Records supplied:
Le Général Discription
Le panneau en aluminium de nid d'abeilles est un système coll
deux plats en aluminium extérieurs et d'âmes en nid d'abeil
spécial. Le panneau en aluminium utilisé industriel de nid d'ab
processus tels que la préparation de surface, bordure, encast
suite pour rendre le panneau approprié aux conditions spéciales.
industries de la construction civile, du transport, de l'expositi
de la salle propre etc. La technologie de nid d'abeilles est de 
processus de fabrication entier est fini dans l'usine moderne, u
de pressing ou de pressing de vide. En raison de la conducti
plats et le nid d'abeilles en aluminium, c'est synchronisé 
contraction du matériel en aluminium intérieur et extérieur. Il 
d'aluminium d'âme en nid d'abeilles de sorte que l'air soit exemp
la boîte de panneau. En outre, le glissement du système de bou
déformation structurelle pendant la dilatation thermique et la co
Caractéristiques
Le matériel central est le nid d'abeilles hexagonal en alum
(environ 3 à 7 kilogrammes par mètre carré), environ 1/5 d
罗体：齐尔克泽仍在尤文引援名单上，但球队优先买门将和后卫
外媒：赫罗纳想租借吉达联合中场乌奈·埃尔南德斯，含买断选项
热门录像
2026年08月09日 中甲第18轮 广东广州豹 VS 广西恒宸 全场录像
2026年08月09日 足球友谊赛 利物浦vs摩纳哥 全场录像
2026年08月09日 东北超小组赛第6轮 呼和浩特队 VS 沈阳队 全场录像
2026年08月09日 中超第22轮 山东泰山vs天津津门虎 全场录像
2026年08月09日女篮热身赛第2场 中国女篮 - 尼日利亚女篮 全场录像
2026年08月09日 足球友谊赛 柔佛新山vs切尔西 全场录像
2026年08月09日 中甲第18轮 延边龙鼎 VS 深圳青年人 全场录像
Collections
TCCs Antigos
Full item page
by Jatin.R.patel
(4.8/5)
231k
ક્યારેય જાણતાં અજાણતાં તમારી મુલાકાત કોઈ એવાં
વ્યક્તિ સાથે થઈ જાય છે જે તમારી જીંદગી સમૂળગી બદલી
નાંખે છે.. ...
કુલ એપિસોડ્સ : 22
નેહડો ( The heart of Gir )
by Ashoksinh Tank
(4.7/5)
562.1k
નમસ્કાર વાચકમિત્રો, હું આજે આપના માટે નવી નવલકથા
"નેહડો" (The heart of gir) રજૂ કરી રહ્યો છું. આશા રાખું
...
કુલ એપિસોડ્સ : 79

Task: Look through the records and copy every line that has the word "aluminium".

Task output:
Le panneau en aluminium de nid d'abeilles est un système coll
deux plats en aluminium extérieurs et d'âmes en nid d'abeil
spécial. Le panneau en aluminium utilisé industriel de nid d'ab
plats et le nid d'abeilles en aluminium, c'est synchronisé 
contraction du matériel en aluminium intérieur et extérieur. Il 
d'aluminium d'âme en nid d'abeilles de sorte que l'air soit exemp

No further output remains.